Opinion: Paleo debate: Should we eat like cavemen -- assuming we could?
During a visit this year to Greenland, I took a hike to a spot known as the suicide cliff, where more than 1,000 years ago, elderly Inuit people would throw themselves to their deaths when they had become more of a drag on their community than a contributor to it.
As sad and bygone as that phenomenon is, it might have a message for us, here and now, not just as a sociological matter, but as an issue to ponder when we consider the Paleo diet.
The Paleo diet?
This way of eating, with its emphasis on plenty of protein, especially animal protein, along with vegetables, surged in 2014 amid some studies that have been finding good weight-loss and health outcomes from lower-carb diets. Fats, perhaps even saturated fats, are not the dietary demon they used to be considered, some researchers and writers suggest. Paleo’s popularity superheated the debate—low-fat or low-carb?—that has been simmering ever since the peak of the Atkins diet. Renowned food writer Michael Pollan fired the first salvo of 2014 at the beginning of the year, with a treatise in Mother Jones on why Paleo was a bad idea, though his attack mischaracterized the diet in several ways.
One of the big beliefs of Paleo followers is that this way of eating is more natural to man, the way our cave-dwelling forefathers ate. And one of Pollan’s primary counterpoints was that it’s not at all clear that this represents the kind of food that prehistoric types found or chose. Even if it were, he pointed out, the composition of the meat consumed thousands of years ago, obtained via the hunting of wild animals who themselves browsed on largely uncontaminated plants, would surely have been far different from the meat from domesticated animals that we purchase today.
It will take many years for science to sort this out, if it ever really does. But as we enter a new year of argument over the two diet philosophies, one thing that we should take out of the debate is the whole question of what cavemen ate, even if we knew what it was and could eat that way. It’s a fine topic for archaeologists to ponder, but it could lead us down the wrong path when we consider our own health. No matter which camp an opinionated foodie is in, it includes a presupposition that there is a historically “natural” diet, whether it’s meat or bread, raw or grilled, and that this is the optimal way for us to eat because it’s, well, natural, right?
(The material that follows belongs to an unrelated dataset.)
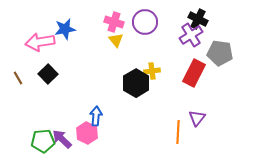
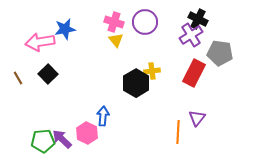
blue arrow: moved 7 px right
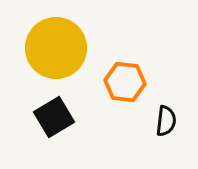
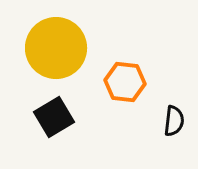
black semicircle: moved 8 px right
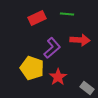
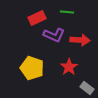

What this kind of thinking overlooks is the possibility that what’s optimal for some outcomes might not be for others. We eat for longevity. Cavemen ate for survival—that is, to live long enough to reproduce and see offspring to the point where they could take care of themselves. Perhaps a diet that results in long life is the same as one that results in survival in prehistoric conditions—but perhaps not. Longevity for cavemen might have run counter to the actual survival of the group.
Sure, in those pre-Internet days, it was helpful to have a couple of wise elders around, who had encountered experiences that might be novel to others in the tribe, and remember ways of coping. But a large senior-citizen contingent would have slowed down a nomadic tribe and consumed more resources than it added to the group.
These days, we look for diets that will help us avoid heart disease, cancer and perhaps even Alzheimer’s. Caveman might not have lived long enough to worry about any of those diseases. If accidents or other dangers are far more likely to take a life than diseases associated with older ages, an optimal diet might be whatever helped a person avoid or survive those risks, rather than one that would result in lower blood pressure.